At Fieldshare, we use a modular data framework to stream and connect different groups and data, but you can go a long way on your own with the right questions and simple documentation. The examples below give you more insight into how these questions can be put into practice.
Data governance in practice: a simple example
Jean is hired to conduct a data audit of ABC Widgets. To start off, she creates a list of the different kinds of data ABC Widgets uses. This includes financial information, employee rosters, storage locations, contractor lists, engineering information, customer contact information and order details, environmental data from manufacturing sites, logistics routes and an extensive database of customer feedback in the form of verbal interviews. Then, Jean asks different departments what kind of information they use. It turns out that several types of data are only used by one department. For example, the customer feedback interviews are only used by the marketing and product design groups, and would only get in the way of the logistics people. Through these discussions, Jean maps out who needs to access which data.
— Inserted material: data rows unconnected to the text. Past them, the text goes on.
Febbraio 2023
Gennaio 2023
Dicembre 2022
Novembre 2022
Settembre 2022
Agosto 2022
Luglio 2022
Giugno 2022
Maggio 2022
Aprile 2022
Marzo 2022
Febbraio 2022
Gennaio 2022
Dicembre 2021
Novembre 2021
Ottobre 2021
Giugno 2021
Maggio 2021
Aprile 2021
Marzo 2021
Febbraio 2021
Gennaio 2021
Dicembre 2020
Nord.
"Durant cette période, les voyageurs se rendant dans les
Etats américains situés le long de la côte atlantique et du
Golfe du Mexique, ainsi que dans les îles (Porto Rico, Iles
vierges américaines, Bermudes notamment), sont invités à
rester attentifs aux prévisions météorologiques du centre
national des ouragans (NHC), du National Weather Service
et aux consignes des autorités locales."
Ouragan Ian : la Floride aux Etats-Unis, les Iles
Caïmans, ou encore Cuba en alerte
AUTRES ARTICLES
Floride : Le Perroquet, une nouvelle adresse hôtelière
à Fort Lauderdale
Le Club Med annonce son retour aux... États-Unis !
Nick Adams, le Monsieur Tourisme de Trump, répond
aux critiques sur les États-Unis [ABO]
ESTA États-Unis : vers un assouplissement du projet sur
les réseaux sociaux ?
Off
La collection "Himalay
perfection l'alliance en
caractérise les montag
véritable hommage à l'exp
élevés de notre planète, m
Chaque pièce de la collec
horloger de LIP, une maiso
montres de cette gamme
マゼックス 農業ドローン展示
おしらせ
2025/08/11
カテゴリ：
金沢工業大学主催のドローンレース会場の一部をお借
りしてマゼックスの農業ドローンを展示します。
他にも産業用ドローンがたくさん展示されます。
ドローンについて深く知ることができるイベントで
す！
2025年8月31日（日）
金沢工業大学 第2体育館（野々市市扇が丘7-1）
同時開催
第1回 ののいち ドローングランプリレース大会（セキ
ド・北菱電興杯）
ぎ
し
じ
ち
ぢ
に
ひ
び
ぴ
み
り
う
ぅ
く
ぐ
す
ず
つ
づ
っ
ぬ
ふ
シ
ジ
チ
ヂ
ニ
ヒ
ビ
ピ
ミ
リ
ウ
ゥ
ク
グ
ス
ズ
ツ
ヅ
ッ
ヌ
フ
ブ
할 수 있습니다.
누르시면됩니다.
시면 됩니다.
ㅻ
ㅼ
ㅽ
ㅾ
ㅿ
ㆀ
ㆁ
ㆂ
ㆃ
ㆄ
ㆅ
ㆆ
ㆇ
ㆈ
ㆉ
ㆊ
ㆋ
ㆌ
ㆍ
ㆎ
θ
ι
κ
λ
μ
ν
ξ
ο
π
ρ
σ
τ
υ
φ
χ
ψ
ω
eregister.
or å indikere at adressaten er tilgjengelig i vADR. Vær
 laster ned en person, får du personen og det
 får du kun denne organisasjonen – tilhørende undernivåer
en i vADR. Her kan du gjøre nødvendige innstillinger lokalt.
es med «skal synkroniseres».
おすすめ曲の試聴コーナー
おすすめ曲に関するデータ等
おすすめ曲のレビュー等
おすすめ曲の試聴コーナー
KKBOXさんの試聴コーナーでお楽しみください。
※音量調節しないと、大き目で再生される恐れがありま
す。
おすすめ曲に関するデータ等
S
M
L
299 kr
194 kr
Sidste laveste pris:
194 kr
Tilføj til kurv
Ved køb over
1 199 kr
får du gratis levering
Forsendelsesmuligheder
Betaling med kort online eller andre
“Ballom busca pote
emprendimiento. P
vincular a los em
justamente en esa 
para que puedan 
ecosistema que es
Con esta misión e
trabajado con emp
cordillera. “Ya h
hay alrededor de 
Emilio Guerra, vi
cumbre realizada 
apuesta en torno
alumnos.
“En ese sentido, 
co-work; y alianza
Meanwhile, Jean has also created a list of potential risks, following security best practices. She’s learned that login information for the customer contact database is shared between ten different people, and hasn’t been changed in five years. Furthermore, proprietary engineering drawings are kept on personal laptops, which travel to unsecured locations. There are no rules in place for encrypting communication between offices, even when sensitive employee data is being transmitted. Jean notes the potential legal and business outcomes of these security holes.
Jean now has a thorough understanding of the organization’s data, user workflows, and security risks. She then shops around for a database that can support the data types she’s identified, that offers an interface that can be customized for each user group, that offers security features to mitigate these risks.
Lastly, Jean puts together a proposal to show her user groups. The proposal clearly highlights where tradeoffs are necessary so the business group can assess whether the solution will be in line with the organization's overall goals. From there, refinements are made and implementation can begin.